Fondamentale ripristinare un clima di fiducia
La partita, ancora una volta, la si gioca sul fronte del ripristino della fiducia. La sostenibilità del debito pubblico è frutto di una serie di variabili che devono interagire una volta superata l’emergenza: la fiducia, in primis, da parte dei mercati, la solidità dei cosiddetti “fondamentali”, la consistenza del risparmio privato e la risposta del sistema del credito, la direzione di marcia. Per gran parte si tratta di condizioni che noi stessi dovremo essere in grado di garantire, certo all’interno di un contesto europeo che si diriga compatto verso l’uscita dalla crisi e si mostri in grado di offrire una credibile risposta per la ricostruzione.

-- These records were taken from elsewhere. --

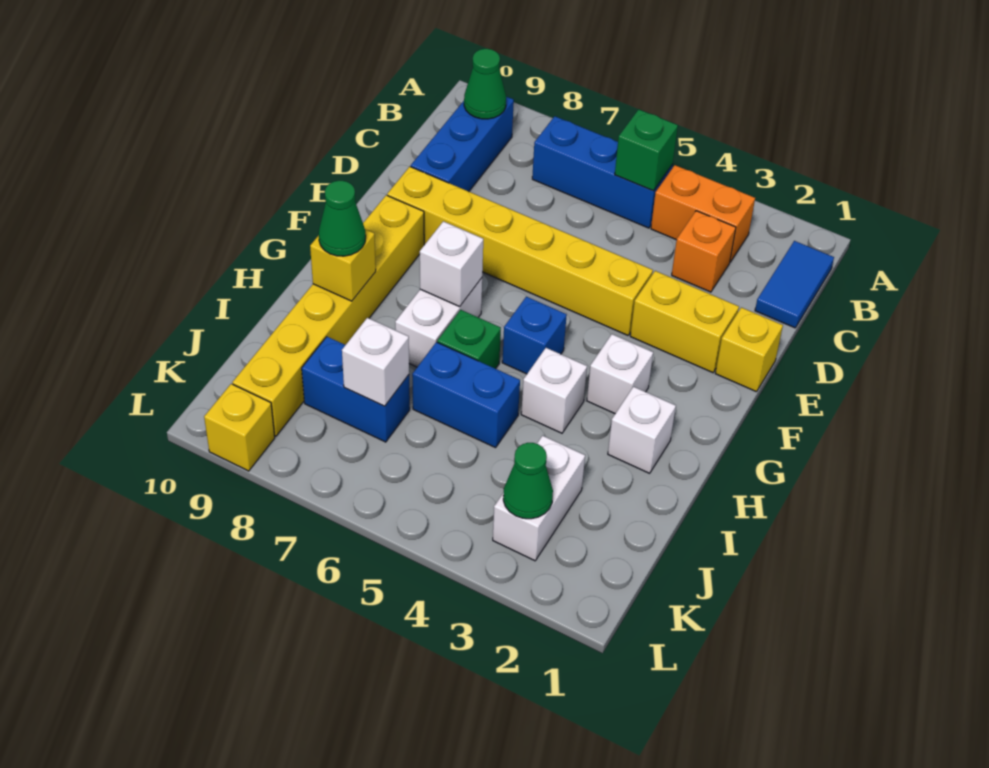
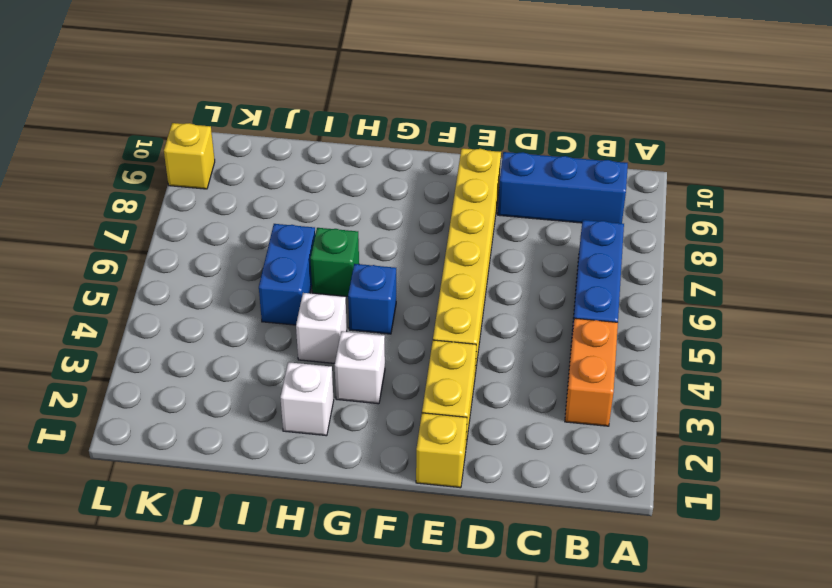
none -> blue 1x2 tile [755,241,834,328]
none -> orange 1x1 brick [672,211,736,292]
none -> yellow 1x6 brick [232,195,424,436]

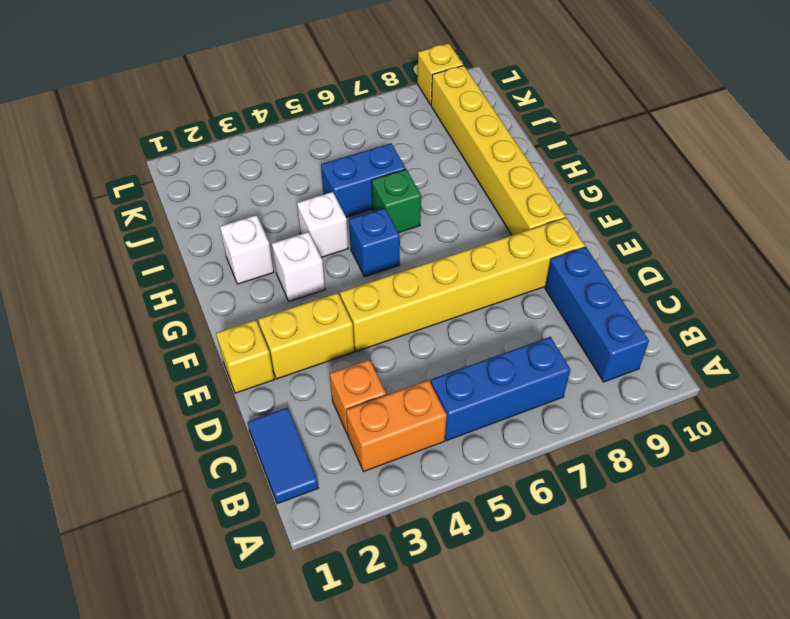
none -> white 1x2 brick [395,278,482,367]
none -> white 1x2 brick [493,436,585,561]
none -> blue 1x2 brick [302,337,410,442]

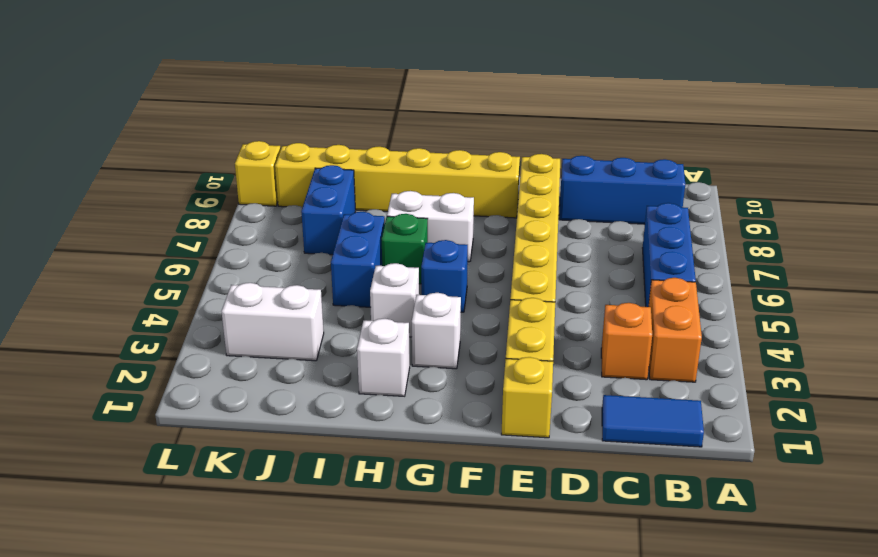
none -> green 1x1 brick [615,109,678,191]
none -> green 1x1 cone [464,49,506,119]
none -> white 1x1 brick [420,221,483,307]

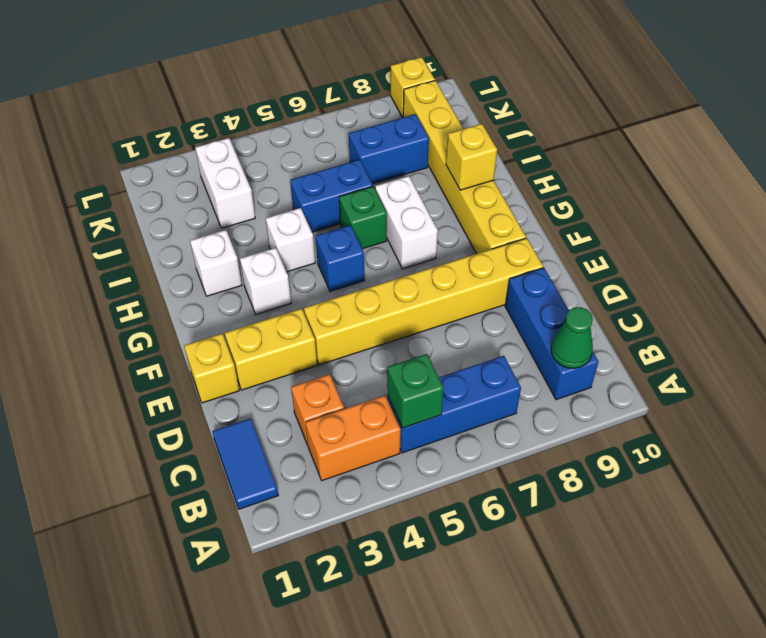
none -> white 1x1 brick [420,221,483,307]
none -> white 1x1 brick [342,318,409,406]
none -> green 1x1 cone [503,443,553,519]

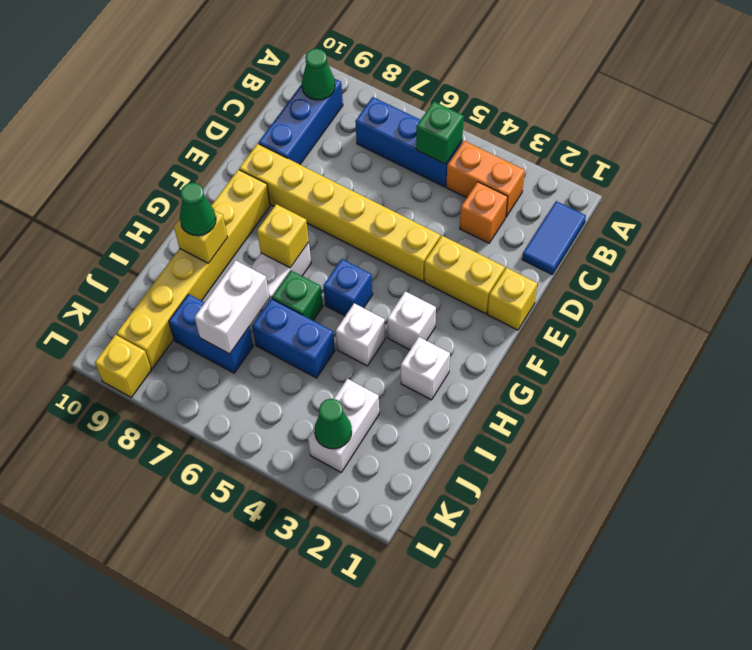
yellow 1x1 brick [257,204,309,268] -> white 1x1 brick [420,221,483,307]
white 1x2 brick [195,260,269,354] -> white 1x1 brick [342,318,409,406]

La sfida è epocale, mette in gioco la sopravvivenza stessa della casa comune europea e chiama il nostro paese a un sforzo enorme in direzione dell’auspicata modernizzazione del suo apparato pubblico e amministrativo, della riduzione del prelievo fiscale soprattutto a beneficio del lavoro, delle imprese e delle famiglie, e del recupero di entrate dal fronte della lotta all’evasione.